**WHAT IS EXPECTED**
Reproduce every line of the material below without alteration, keeping its original order, spelling, and punctuation.

**DATA FOR PROCESSING**
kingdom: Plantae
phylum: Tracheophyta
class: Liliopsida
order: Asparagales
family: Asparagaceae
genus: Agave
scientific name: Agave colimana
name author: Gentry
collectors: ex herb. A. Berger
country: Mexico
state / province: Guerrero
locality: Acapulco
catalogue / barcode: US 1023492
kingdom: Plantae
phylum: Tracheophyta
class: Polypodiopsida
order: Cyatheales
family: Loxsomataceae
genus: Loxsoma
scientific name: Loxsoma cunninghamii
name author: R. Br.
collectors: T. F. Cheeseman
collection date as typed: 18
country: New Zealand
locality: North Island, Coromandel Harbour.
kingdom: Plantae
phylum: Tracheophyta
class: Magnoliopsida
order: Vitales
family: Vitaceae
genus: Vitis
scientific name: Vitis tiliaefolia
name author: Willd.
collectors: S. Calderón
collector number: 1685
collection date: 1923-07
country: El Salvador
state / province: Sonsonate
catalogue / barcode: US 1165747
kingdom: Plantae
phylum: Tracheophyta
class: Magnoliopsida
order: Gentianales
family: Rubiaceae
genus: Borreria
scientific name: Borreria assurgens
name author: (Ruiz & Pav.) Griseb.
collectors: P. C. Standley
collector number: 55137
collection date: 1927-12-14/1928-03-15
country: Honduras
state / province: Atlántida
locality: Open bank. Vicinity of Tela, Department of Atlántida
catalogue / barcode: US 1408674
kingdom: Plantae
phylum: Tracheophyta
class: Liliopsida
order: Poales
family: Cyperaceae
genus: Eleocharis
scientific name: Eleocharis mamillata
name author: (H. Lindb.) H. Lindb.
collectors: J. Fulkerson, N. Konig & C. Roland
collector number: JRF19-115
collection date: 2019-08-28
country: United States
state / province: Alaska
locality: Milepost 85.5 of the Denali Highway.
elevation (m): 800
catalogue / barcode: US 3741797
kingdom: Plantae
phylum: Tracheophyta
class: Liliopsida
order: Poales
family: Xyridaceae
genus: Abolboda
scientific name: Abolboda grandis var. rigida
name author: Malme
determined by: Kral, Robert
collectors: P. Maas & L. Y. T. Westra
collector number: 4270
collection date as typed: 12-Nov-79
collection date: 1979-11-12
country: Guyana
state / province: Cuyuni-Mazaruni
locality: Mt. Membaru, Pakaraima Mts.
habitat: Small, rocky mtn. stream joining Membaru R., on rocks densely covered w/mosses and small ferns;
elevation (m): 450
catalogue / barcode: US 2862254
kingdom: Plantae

**REPLY TO THE TASK**
kingdom: Plantae
phylum: Tracheophyta
class: Liliopsida
order: Asparagales
family: Asparagaceae
genus: Agave
scientific name: Agave colimana
name author: Gentry
collectors: ex herb. A. Berger
country: Mexico
state / province: Guerrero
locality: Acapulco
catalogue / barcode: US 1023492
kingdom: Plantae
phylum: Tracheophyta
class: Polypodiopsida
order: Cyatheales
family: Loxsomataceae
genus: Loxsoma
scientific name: Loxsoma cunninghamii
name author: R. Br.
collectors: T. F. Cheeseman
collection date as typed: 18
country: New Zealand
locality: North Island, Coromandel Harbour.
kingdom: Plantae
phylum: Tracheophyta
class: Magnoliopsida
order: Vitales
family: Vitaceae
genus: Vitis
scientific name: Vitis tiliaefolia
name author: Willd.
collectors: S. Calderón
collector number: 1685
collection date: 1923-07
country: El Salvador
state / province: Sonsonate
catalogue / barcode: US 1165747
kingdom: Plantae
phylum: Tracheophyta
class: Magnoliopsida
order: Gentianales
family: Rubiaceae
genus: Borreria
scientific name: Borreria assurgens
name author: (Ruiz & Pav.) Griseb.
collectors: P. C. Standley
collector number: 55137
collection date: 1927-12-14/1928-03-15
country: Honduras
state / province: Atlántida
locality: Open bank. Vicinity of Tela, Department of Atlántida
catalogue / barcode: US 1408674
kingdom: Plantae
phylum: Tracheophyta
class: Liliopsida
order: Poales
family: Cyperaceae
genus: Eleocharis
scientific name: Eleocharis mamillata
name author: (H. Lindb.) H. Lindb.
collectors: J. Fulkerson, N. Konig & C. Roland
collector number: JRF19-115
collection date: 2019-08-28
country: United States
state / province: Alaska
locality: Milepost 85.5 of the Denali Highway.
elevation (m): 800
catalogue / barcode: US 3741797
kingdom: Plantae
phylum: Tracheophyta
class: Liliopsida
order: Poales
family: Xyridaceae
genus: Abolboda
scientific name: Abolboda grandis var. rigida
name author: Malme
determined by: Kral, Robert
collectors: P. Maas & L. Y. T. Westra
collector number: 4270
collection date as typed: 12-Nov-79
collection date: 1979-11-12
country: Guyana
state / province: Cuyuni-Mazaruni
locality: Mt. Membaru, Pakaraima Mts.
habitat: Small, rocky mtn. stream joining Membaru R., on rocks densely covered w/mosses and small ferns;
elevation (m): 450
catalogue / barcode: US 2862254
kingdom: Plantae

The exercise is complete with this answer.